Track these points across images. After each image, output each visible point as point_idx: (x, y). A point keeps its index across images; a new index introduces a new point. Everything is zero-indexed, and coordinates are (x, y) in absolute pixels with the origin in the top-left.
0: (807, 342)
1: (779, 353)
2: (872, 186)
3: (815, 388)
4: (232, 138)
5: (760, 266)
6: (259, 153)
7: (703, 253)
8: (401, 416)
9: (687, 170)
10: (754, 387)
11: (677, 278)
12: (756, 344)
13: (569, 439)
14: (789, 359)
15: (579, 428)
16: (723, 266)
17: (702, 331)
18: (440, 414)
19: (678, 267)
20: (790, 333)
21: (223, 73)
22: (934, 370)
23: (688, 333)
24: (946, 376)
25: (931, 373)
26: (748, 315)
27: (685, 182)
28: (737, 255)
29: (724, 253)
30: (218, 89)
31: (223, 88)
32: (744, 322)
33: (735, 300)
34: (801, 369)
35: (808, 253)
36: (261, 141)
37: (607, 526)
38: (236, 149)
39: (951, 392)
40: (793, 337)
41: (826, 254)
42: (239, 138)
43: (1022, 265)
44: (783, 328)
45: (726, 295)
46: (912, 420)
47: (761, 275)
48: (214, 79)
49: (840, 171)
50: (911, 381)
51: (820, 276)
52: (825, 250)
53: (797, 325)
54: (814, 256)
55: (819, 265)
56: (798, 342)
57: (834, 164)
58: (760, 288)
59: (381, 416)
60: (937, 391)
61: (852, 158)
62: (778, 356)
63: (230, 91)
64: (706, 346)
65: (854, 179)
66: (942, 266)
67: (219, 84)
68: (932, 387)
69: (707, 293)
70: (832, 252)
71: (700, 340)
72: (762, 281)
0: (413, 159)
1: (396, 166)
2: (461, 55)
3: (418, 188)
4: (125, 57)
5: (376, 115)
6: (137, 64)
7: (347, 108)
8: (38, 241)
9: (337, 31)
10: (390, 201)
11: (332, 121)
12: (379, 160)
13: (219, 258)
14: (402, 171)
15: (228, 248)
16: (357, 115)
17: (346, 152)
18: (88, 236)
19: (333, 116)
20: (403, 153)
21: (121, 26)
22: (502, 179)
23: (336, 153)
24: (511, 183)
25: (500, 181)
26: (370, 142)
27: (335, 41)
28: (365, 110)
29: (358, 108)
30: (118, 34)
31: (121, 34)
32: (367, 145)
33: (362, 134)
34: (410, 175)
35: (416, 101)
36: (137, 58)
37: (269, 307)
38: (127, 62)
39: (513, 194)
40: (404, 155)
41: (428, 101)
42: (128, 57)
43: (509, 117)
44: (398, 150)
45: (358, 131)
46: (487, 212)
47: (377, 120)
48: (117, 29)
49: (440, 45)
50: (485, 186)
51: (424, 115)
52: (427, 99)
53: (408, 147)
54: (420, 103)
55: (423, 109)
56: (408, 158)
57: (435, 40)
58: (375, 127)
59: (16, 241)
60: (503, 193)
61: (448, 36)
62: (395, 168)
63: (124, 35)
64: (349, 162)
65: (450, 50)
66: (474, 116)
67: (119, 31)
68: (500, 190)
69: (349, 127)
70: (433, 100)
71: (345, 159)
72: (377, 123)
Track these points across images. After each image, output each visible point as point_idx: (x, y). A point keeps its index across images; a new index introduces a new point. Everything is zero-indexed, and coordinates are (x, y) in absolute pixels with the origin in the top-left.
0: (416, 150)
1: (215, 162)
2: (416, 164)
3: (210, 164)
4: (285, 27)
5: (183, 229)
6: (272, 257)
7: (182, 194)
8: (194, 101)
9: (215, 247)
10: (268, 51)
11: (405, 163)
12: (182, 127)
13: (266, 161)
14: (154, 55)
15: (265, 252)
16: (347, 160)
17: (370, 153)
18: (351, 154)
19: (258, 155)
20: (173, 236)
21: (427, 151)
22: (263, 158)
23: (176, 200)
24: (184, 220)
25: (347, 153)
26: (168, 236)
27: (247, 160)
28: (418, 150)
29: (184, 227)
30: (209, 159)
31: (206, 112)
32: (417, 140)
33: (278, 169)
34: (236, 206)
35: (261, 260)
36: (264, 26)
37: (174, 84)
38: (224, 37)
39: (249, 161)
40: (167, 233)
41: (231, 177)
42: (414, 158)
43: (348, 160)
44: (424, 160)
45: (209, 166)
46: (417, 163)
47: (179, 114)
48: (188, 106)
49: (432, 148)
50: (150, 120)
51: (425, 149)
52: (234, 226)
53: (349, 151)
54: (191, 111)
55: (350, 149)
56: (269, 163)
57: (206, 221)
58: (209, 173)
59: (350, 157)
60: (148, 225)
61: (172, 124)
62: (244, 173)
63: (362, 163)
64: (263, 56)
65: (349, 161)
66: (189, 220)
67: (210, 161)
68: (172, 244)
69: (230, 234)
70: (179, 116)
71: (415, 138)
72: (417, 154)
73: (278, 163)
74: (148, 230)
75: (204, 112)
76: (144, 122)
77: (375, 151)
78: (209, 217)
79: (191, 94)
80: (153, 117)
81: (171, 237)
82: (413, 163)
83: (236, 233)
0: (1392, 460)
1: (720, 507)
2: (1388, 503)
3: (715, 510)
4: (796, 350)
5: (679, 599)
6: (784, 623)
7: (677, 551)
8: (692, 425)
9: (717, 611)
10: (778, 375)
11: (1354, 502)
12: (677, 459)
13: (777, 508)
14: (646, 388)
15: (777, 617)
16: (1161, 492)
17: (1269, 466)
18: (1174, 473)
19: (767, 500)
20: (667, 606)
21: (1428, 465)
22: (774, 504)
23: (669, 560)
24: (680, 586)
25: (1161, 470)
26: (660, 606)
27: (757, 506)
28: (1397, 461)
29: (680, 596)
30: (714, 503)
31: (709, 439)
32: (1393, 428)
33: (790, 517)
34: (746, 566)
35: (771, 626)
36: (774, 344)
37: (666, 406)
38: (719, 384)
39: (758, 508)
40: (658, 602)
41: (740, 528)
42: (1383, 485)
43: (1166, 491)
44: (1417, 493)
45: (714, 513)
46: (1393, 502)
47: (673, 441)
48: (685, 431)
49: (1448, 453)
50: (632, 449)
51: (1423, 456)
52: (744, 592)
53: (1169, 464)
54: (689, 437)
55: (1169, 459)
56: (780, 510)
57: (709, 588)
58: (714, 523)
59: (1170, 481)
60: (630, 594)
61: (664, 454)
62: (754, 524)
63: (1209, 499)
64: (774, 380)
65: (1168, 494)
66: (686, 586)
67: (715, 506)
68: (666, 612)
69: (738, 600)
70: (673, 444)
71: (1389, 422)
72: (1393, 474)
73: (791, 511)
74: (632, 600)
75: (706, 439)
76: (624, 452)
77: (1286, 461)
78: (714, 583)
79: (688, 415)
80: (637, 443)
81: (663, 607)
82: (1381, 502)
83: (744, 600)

= = = = =

What to produce –
Please copy the records starting at their beginning and ending at the line containing "43: (509, 117)", swapping "zero-indexed" for "0-based" and leaving everything else unchanged.

Exercise response –
Track these points across images. After each image, output each visible point as point_idx: (x, y). A point keeps its index across images; a new index introduces a new point. Everything is 0-based, and coordinates are (x, y) in absolute pixels with the origin in the top-left.
0: (807, 342)
1: (779, 353)
2: (872, 186)
3: (815, 388)
4: (232, 138)
5: (760, 266)
6: (259, 153)
7: (703, 253)
8: (401, 416)
9: (687, 170)
10: (754, 387)
11: (677, 278)
12: (756, 344)
13: (569, 439)
14: (789, 359)
15: (579, 428)
16: (723, 266)
17: (702, 331)
18: (440, 414)
19: (678, 267)
20: (790, 333)
21: (223, 73)
22: (934, 370)
23: (688, 333)
24: (946, 376)
25: (931, 373)
26: (748, 315)
27: (685, 182)
28: (737, 255)
29: (724, 253)
30: (218, 89)
31: (223, 88)
32: (744, 322)
33: (735, 300)
34: (801, 369)
35: (808, 253)
36: (261, 141)
37: (607, 526)
38: (236, 149)
39: (951, 392)
40: (793, 337)
41: (826, 254)
42: (239, 138)
43: (1022, 265)
44: (783, 328)
45: (726, 295)
46: (912, 420)
47: (761, 275)
48: (214, 79)
49: (840, 171)
50: (911, 381)
51: (820, 276)
52: (825, 250)
53: (797, 325)
54: (814, 256)
55: (819, 265)
56: (798, 342)
57: (834, 164)
58: (760, 288)
59: (381, 416)
60: (937, 391)
61: (852, 158)
62: (778, 356)
63: (230, 91)
64: (706, 346)
65: (854, 179)
66: (942, 266)
67: (219, 84)
68: (932, 387)
69: (707, 293)
70: (832, 252)
71: (700, 340)
72: (762, 281)
0: (413, 159)
1: (396, 166)
2: (461, 55)
3: (418, 188)
4: (125, 57)
5: (376, 115)
6: (137, 64)
7: (347, 108)
8: (38, 241)
9: (337, 31)
10: (390, 201)
11: (332, 121)
12: (379, 160)
13: (219, 258)
14: (402, 171)
15: (228, 248)
16: (357, 115)
17: (346, 152)
18: (88, 236)
19: (333, 116)
20: (403, 153)
21: (121, 26)
22: (502, 179)
23: (336, 153)
24: (511, 183)
25: (500, 181)
26: (370, 142)
27: (335, 41)
28: (365, 110)
29: (358, 108)
30: (118, 34)
31: (121, 34)
32: (367, 145)
33: (362, 134)
34: (410, 175)
35: (416, 101)
36: (137, 58)
37: (269, 307)
38: (127, 62)
39: (513, 194)
40: (404, 155)
41: (428, 101)
42: (128, 57)
43: (509, 117)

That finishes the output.